In other words, from the perspective of resource policy, the opportunities for the commons to develop are coming under pressure from various sides.
For one thing, in many resource-rich developing countries, the state is taking over control of the management of local natural resources, often without taking account of the social and ecological consequences of such action. The contracts between governments and multinational corporations are overwhelmingly designed in such a way that only little money flows to government coffers and therefore, only a small amount is available for the common good. Although many developing countries succeeded in concluding significantly more advantageous contracts in recent years and are therefore in a position to sell their commodities at higher prices on the world market, this, too, guarantees neither sustainability nor social participation. The conflicts mentioned above between the community’s claims to land, soil and water on the one hand and the control, managed by nation-states, over the resources on the other, will remain in any case. The losers in these conflicts are often the local communities, as is documented impressively in the present volume.

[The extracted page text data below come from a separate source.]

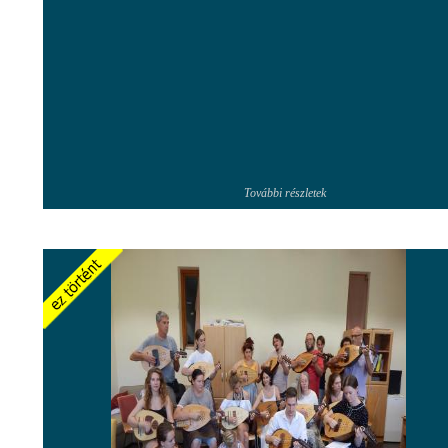
További részletek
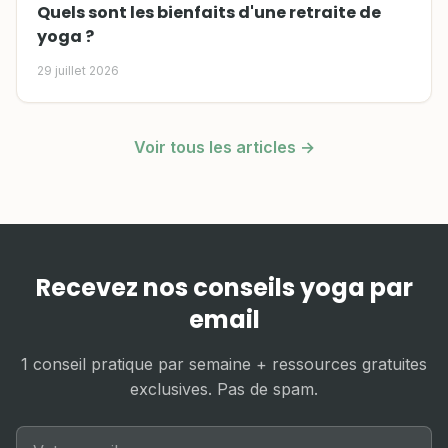
Quels sont les bienfaits d'une retraite de
yoga ?
29 juillet 2026
Voir tous les articles →
Recevez nos conseils yoga par
email
1 conseil pratique par semaine + ressources gratuites
exclusives. Pas de spam.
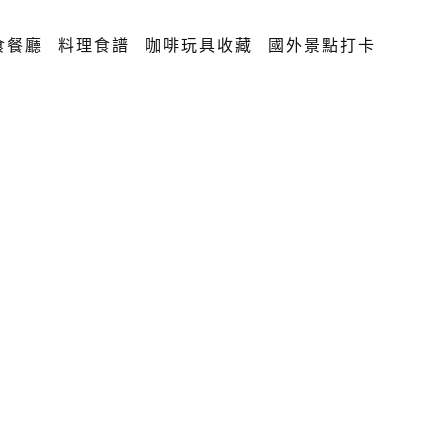
食餐廳
料理食譜
咖啡玩具收藏
國外景點打卡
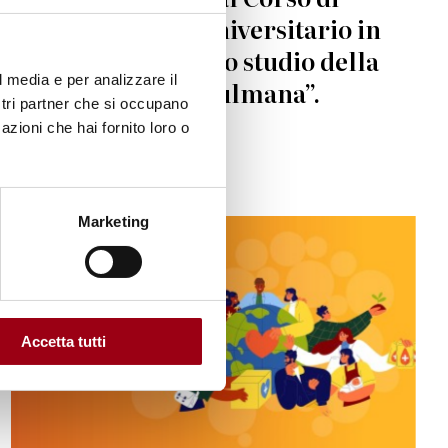
aggiornamento universitario in
“Fondamenti per lo studio della
l media e per analizzare il
civiltà arabo-musulmana”.
ostri partner che si occupano
azioni che hai fornito loro o
16.07.2009
Marketing
Accetta tutti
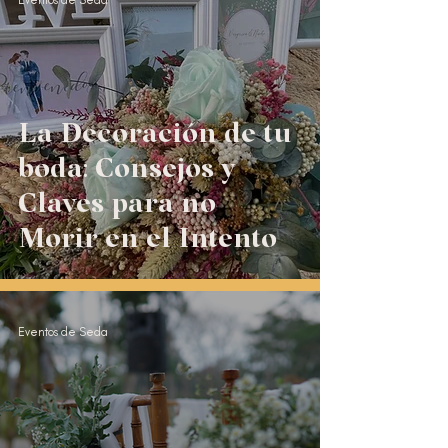
Eventos de Seda
La Decoración de tu
boda: Consejos y
Claves para no
Morir en el Intento
Eventos de Seda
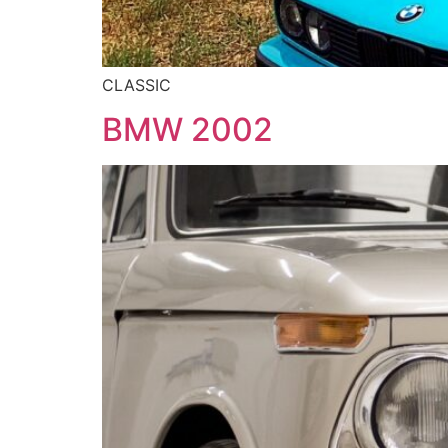
CLASSIC
BMW 2002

The raw materials strategies of the German federal government and the EU aim first and foremost to access those resources that others are – literally – sitting on. This sidelines the interests of the local populations.
Despite their own commitments to attaining coherence in development, (foreign) trade and investment policies, these policies thwart the German federal government’s and the EU’s efforts at poverty eradication or stabilization of the climate – and options for self-determined, commons-based development paths dwindle.